As noted after Seila, the CFPB ratified its prior actions. Many courts found this ratification to be proper. However, the 5th Circuit adopting the Collins analysis found that harm was inflicted upon the Plaintiffs here. (See quote above). This may have been an attempt to prevent or hamper the CFPB from asserting ratification going forward. It is yet another reason why Congress’ ability to fix this problem is limited.

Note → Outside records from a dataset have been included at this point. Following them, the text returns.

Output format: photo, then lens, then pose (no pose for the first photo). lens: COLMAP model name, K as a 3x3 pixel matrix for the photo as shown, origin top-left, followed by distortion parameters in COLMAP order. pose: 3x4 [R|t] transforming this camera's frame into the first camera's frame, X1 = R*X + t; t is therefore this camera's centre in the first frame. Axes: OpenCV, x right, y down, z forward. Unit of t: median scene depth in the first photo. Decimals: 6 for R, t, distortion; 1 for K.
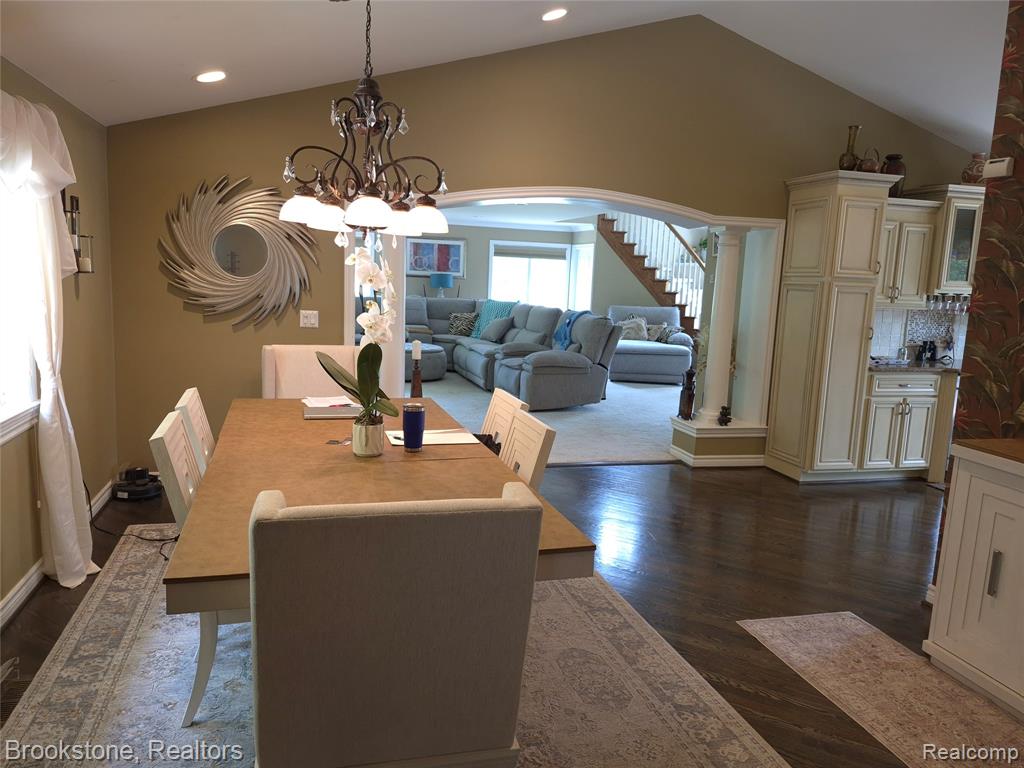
lens RADIAL K [[705.3, 0, 507.4], [0, 705.3, 383.9], [0, 0, 1]] dist [0.111660, -0.139180]
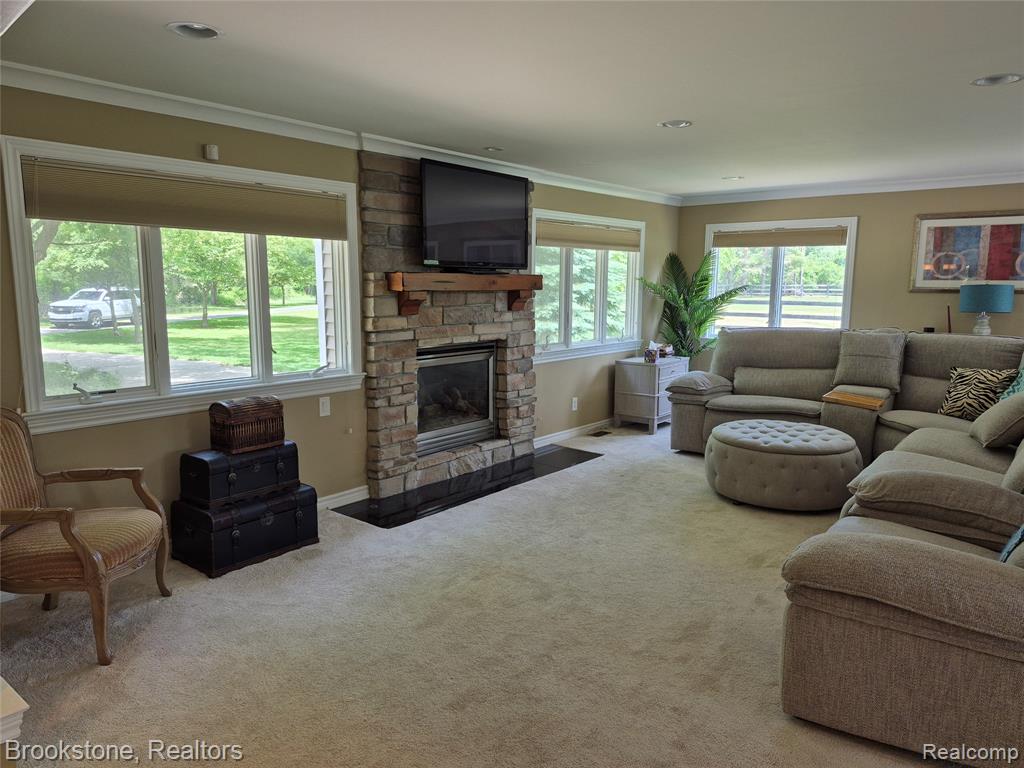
lens RADIAL K [[705.3, 0, 507.4], [0, 705.3, 383.9], [0, 0, 1]] dist [0.111660, -0.139180]
pose [[0.562110, 0.089209, -0.822237, 0.138545], [-0.110511, 0.993352, 0.032225, -0.066951], [0.819646, 0.072752, 0.568232, 0.449792]]
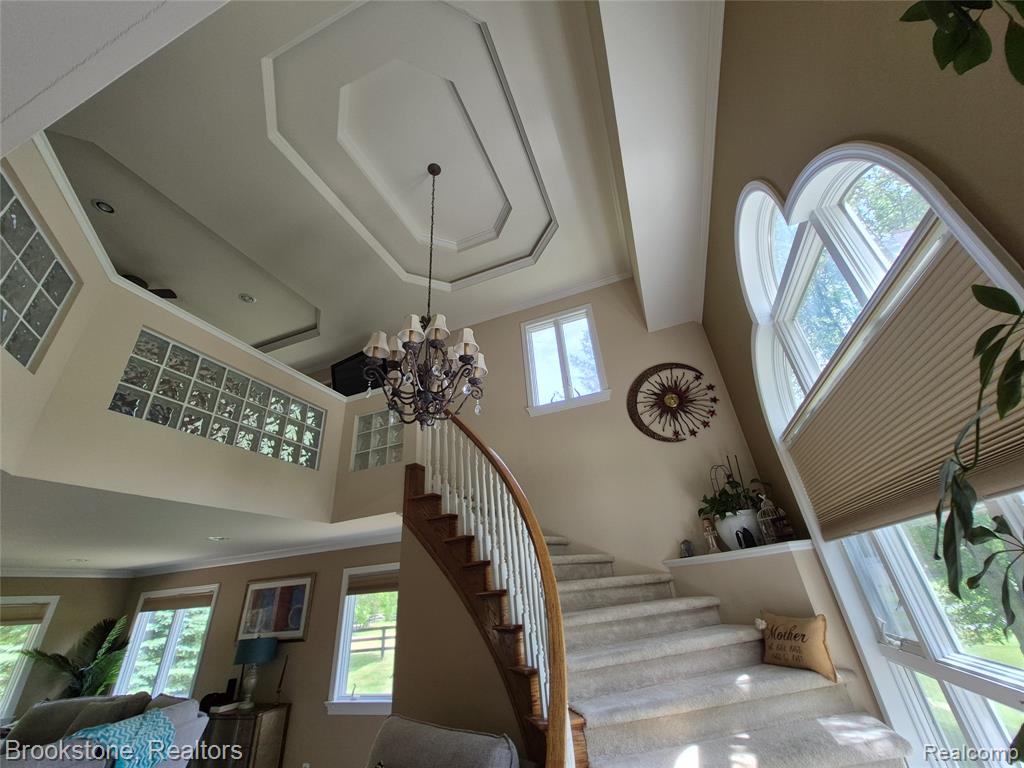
lens RADIAL K [[398.4, 0, 515.8], [0, 398.4, 378.5], [0, 0, 1]] dist [0.001506, -0.000619]
pose [[0.796501, -0.371334, -0.477176, 0.360256], [0.015565, 0.801526, -0.597758, -0.124979], [0.604436, 0.468688, 0.644196, 0.801963]]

The ARM Industry for the most part needs to stay the course with respect to compliance infrastructure. Too much has been invested with positive results. How a financial services entity decides to engage the CFPB or adopt its compliance guidance going forward needs to be determined on a case-by-case basis. There still needs to be compliance with the law and a responsibility to assess and mitigate risk. Policies and procedures need to be adopted and followed, compliance management systems need to be well-executed and consumer complaints need to be answered. Do not forget that many state regulators and attorneys general have the ability to enforce federal law as well. The process is fluid, so it is recommended that you continue to monitor the CFPB’s actions to assess whether it impacts your business operations.
[i] 142 S.Ct. 2587, 213 L.Ed.2d 896 (June 3, 2022)
[iv] https://files.consumerfinance.gov/f/documents/cfpb_unfair-deceptive-abusive-acts-practices-udaaps_procedures.pdf (Revised UDAAP Manual, V.3 (March 2022))
[v] The Chamber asserts the identical argument that was addressed in Consumer Financial Protection Bureau v. All American Check Cashing, 33 F.4th 218 (5th Cir. 2022)
[viii] Revised UDAAP Manual, UDAAP11
[ix] In Collin v. Yellin, 141 S.Ct. 1761, 210 L.Ed.2d 432 (2021), Shareholders in Federal National Mortgage Association (Fannie Mae) and Federal Home Loan Mortgage Corporation (Freddie Mac) brought action alleging that actions by Federal Housing Finance Agency (FHFA), as companies’ conservator under Housing and Economic Recovery Act (HERA), adversely affected value of their shares and that the FHFA was unconstitutionally structured in violation of separation of powers.
[x] 12 U.S.C. 5302.
[xi] Seila Law LLC v. CFPB, 140 S.Ct. 2183207 L.Ed.2d 494 (U.S. 2020).
[xii] Consumer Financial Services Association of America Ltd at p.34.